As of the 2000 census, 600 people, 238 households, and 163 families were residing in the city. The population density was 507.4 PD/sqmi. The 263 housing units averaged 222.4/sq mi (86.1/km^{2}). The racial makeup of the city was 95.33% White, 1.17% Native American, 0.50% Asian, 0.33% from other races, and 2.67% from two or more races. Hispanics or Latinos of any race were 1.50% of the population.

Of the 238 households, 35.3% had children under 18 living with them, 55.9% were married couples living together, 10.5% had a female householder with no husband present, and 31.5% were not families. About 29.0% of all households were made up of individuals, and 13.9% had someone living alone who was 65 or older. The average household size was 2.52, and the average family size was 3.13.

In the city, the age distribution was 30.3% under 18, 4.5% from 18 to 24, 29.0% from 25 to 44, 20.7% from 45 to 64, and 15.5% who were 65 or older. The median age was 35 years. For every 100 females, there were 90.5 males. For every 100 females 18 and over, there were 86.6 males.

The median income in the city for a household was $38,125 and for a family was $46,500. Males had a median income of $30,781 versus $24,063 for females. The per capita income for the city was $15,083. About 2.9% of families and 5.7% of the population were below the poverty line, including 2.8% of those under 18 and 10.0% of those 65 or over.

==Education==
The city of Ector is served by the Ector Independent School District.

==History==
The community started in the late 19th century when farmers settled near Caney Creek. It is named for one of the pioneer settlers of the area, Ector Owens. It was originally named Victor's Station, but was changed when residents were informed by postal authorities that a town of that name already existed. Postal service began in 1886, and it was connected to the Texas and Pacific Railway in 1892, making Ector a shipping point for area farmers. In 1904, the town had 218 residents, and infrastructure included a church, a school, and a bank. The population reached 451 in 1926, at which time there were 25 business, and the population reached 457 in 1947. Its population was reported as 650 in 1988, but the number of businesses declined over this period, from 12 in 1936 to three in 1988. By that time, most of the residents were commuting to jobs in Sherman, 20 mi to the west, or Denison, 22 mi to the northwest.

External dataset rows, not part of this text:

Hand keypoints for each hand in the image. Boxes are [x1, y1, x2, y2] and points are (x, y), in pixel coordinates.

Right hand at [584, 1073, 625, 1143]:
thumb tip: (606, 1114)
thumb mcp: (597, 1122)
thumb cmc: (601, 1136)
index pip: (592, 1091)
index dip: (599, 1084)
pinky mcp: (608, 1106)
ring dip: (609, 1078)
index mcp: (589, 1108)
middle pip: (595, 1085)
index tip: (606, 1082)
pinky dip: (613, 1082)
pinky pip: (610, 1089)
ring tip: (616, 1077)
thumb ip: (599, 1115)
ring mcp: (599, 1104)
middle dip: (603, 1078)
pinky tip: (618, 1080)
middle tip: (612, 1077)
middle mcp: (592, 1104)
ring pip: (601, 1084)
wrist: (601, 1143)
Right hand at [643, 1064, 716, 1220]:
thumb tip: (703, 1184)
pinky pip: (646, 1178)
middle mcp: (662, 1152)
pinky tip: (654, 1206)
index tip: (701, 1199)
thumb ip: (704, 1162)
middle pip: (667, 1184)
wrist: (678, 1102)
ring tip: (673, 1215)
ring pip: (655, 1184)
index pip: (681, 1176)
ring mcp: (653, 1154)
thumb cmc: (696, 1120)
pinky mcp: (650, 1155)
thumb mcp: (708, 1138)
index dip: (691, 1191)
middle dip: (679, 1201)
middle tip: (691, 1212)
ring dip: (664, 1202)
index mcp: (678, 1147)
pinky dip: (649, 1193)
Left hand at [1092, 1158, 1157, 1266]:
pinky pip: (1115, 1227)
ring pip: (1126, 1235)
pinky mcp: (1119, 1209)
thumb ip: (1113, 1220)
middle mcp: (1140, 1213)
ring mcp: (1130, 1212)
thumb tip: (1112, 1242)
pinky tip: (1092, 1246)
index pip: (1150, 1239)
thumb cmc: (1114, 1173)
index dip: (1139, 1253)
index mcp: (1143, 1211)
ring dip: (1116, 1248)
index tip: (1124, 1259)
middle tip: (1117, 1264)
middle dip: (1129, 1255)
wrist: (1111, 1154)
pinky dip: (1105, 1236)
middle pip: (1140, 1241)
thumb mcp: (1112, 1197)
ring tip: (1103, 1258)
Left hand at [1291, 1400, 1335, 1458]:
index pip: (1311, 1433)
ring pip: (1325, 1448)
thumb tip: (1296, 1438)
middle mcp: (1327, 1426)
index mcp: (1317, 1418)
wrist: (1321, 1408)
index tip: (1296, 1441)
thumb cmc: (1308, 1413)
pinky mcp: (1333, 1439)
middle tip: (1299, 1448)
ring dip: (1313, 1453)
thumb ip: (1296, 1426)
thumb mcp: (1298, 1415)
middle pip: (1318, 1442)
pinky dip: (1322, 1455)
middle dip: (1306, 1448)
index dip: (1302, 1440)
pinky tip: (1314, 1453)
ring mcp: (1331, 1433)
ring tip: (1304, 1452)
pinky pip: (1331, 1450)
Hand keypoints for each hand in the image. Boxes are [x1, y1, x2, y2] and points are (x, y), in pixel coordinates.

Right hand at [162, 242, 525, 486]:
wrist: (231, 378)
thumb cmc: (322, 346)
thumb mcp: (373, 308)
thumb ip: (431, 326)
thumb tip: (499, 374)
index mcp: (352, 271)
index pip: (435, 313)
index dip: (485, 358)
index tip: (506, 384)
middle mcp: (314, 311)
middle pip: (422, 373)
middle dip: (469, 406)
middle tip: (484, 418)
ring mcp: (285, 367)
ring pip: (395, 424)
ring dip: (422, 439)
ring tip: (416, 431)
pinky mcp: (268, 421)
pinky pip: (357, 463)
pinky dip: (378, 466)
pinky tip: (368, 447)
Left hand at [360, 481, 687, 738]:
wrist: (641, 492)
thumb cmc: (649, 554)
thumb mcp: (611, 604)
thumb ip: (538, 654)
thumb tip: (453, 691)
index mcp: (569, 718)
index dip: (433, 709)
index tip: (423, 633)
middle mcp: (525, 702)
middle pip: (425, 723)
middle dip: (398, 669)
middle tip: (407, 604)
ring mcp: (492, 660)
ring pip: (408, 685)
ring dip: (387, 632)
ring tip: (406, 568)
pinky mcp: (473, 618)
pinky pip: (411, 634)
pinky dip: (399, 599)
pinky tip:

A $320 million resort and bunker facility called Trident Lakes was under development near Ector in 2017. James O’Connor was CEO, with former Navy SEAL Rob Kaneiss as chief security officer. By 2018, the owner of Trident Lakes Property Holdings, John Eckerd, was under investigation for money laundering, with investors calling the project a scam.